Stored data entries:
--------------------------------------------------

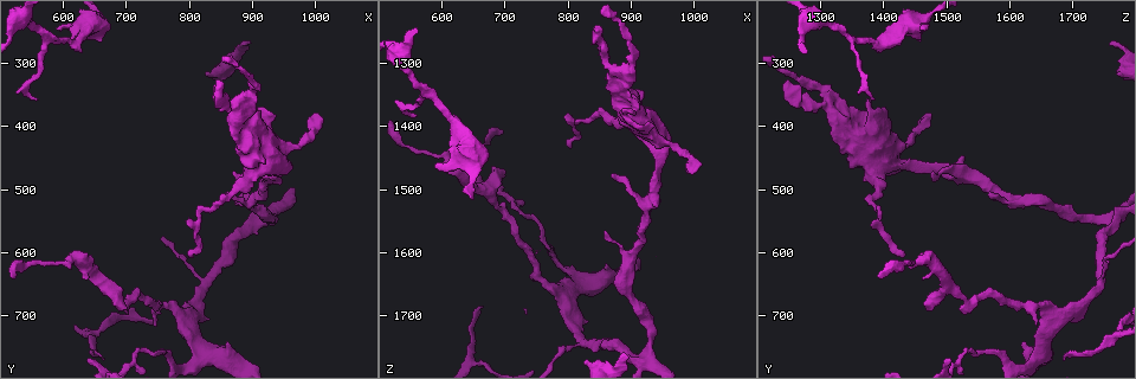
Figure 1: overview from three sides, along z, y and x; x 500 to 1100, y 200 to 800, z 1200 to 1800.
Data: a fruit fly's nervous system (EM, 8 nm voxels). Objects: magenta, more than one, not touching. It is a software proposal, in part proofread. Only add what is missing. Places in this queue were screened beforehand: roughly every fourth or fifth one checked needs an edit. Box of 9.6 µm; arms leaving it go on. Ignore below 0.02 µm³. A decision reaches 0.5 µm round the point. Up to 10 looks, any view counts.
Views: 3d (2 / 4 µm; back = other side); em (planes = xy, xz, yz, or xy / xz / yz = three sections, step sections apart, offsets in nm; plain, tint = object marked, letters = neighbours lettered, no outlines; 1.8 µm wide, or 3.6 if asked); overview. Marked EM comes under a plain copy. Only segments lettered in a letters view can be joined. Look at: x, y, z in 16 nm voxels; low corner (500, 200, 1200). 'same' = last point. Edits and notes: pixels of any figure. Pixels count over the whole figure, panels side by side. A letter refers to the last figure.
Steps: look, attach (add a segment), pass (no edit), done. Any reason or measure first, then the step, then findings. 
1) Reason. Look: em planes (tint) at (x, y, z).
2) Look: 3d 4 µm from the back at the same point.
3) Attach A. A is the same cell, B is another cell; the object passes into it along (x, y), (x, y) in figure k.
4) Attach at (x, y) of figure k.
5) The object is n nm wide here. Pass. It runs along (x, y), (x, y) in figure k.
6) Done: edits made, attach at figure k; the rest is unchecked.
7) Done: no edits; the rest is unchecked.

--------------------------------------------------

WHAT IS NEEDED: Only lines belong in the copy: transcribe those from the start of the data through the line that contains "Data: a fruit", and skip the pictures.

TASK RESPONSE:
Figure 1: overview from three sides, along z, y and x; x 500 to 1100, y 200 to 800, z 1200 to 1800.
Data: a fruit fly's nervous system (EM, 8 nm voxels). Objects: magenta, more than one, not touching. It is a software proposal, in part proofread. Only add what is missing. Places in this queue were screened beforehand: roughly every fourth or fifth one checked needs an edit. Box of 9.6 µm; arms leaving it go on. Ignore below 0.02 µm³. A decision reaches 0.5 µm round the point. Up to 10 looks, any view counts.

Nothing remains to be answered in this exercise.